Я оставила пирог и подсела к ним. Миша забрался ко мне на колени – уже такой большой, но всё ещё любит посидеть с мамой.
– Ой, а это папа маленький? – он ткнул пальцем в чёрно-белый снимок, где худенький мальчишка с оттопыренными ушами гордо демонстрировал сачок для бабочек.
– Да, – засмеялась Лариса Петровна. – Твой папа в детстве мечтал стать энтомологом. Ловил всех бабочек в округе, составлял коллекцию...
– А почему не стал?
– Передумал, – она вздохнула. – Знаешь, иногда мы слишком сильно давим на своих детей, пытаемся решать за них. Я тогда настояла, чтобы он пошёл в экономический... – она подняла на меня виноватый взгляд. – Много глупостей мы совершаем, думая, что знаем, как лучше.
Я накрыла её руку своей: – Главное, что мы учимся понимать друг друга.
В прихожей хлопнула дверь – вернулся Сергей из магазина.
– Как вы тут? – заглянул он на кухню, принюхиваясь. – М-м, пахнет обалденно!
– Пап, иди к нам! – позвал Миша. – Бабуля показывает, какой ты был маленький!
Сергей подошёл, приобнял мать за плечи, заглянул в альбом: – О, помню этот сачок! Им ещё можно было доставать мяч, который застревал на крыше гаража...
– Безобразник! – шутливо возмутилась Лариса Петровна. – Так вот почему он так быстро сломался!
Мы все рассмеялись. В духовке тихонько позванивал противень с пирогом, за окном шелестели последние осенние листья, а в квартире пахло корицей, яблоками и уютом.
– Кстати, – Лариса Петровна достала из сумки большой конверт, – я тут подумала... У меня ведь целая коробка со старыми фотографиями. Может, разберём их вместе? В следующее воскресенье, например?
Мы с Сергеем переглянулись. Раньше такое предложение прозвучало бы как требование, но теперь...
– С удовольствием, – улыбнулась я. – И знаете, у меня есть идея. Давайте сделаем большой семейный альбом? Там будут и ваши старые фотографии, и наши новые...

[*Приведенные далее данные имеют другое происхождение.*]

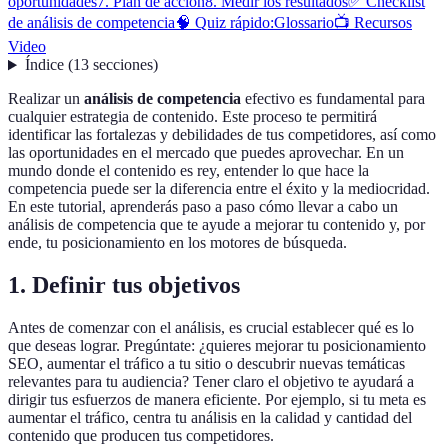
oportunidades
7. Plan de acción
8. Medir los resultados
✅ Checklist
de análisis de competencia
🧠 Quiz rápido:
Glossario
📺 Recursos
Video
Índice
(
13
secciones
)
Realizar un
análisis de competencia
efectivo es fundamental para
cualquier estrategia de contenido. Este proceso te permitirá
identificar las fortalezas y debilidades de tus competidores, así como
las oportunidades en el mercado que puedes aprovechar. En un
mundo donde el contenido es rey, entender lo que hace la
competencia puede ser la diferencia entre el éxito y la mediocridad.
En este tutorial, aprenderás paso a paso cómo llevar a cabo un
análisis de competencia que te ayude a mejorar tu contenido y, por
ende, tu posicionamiento en los motores de búsqueda.
1. Definir tus objetivos
Antes de comenzar con el análisis, es crucial establecer qué es lo
que deseas lograr. Pregúntate: ¿quieres mejorar tu posicionamiento
SEO, aumentar el tráfico a tu sitio o descubrir nuevas temáticas
relevantes para tu audiencia? Tener claro el objetivo te ayudará a
dirigir tus esfuerzos de manera eficiente. Por ejemplo, si tu meta es
aumentar el tráfico, centra tu análisis en la calidad y cantidad del
contenido que producen tus competidores.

– И мои рисунки можно? – тут же встрепенулся Миша.
– Конечно, солнышко, – Лариса Петровна обняла внука. – Это же будет наша общая семейная история.
Я смотрела на них – таких родных и близких – и думала: иногда нужно пройти через боль и непонимание, чтобы научиться ценить друг друга. Чтобы понять: семья – это не борьба за власть и контроль, а умение слышать, прощать и принимать. И пусть у нас не всё идеально – мы учимся. Учимся быть семьёй.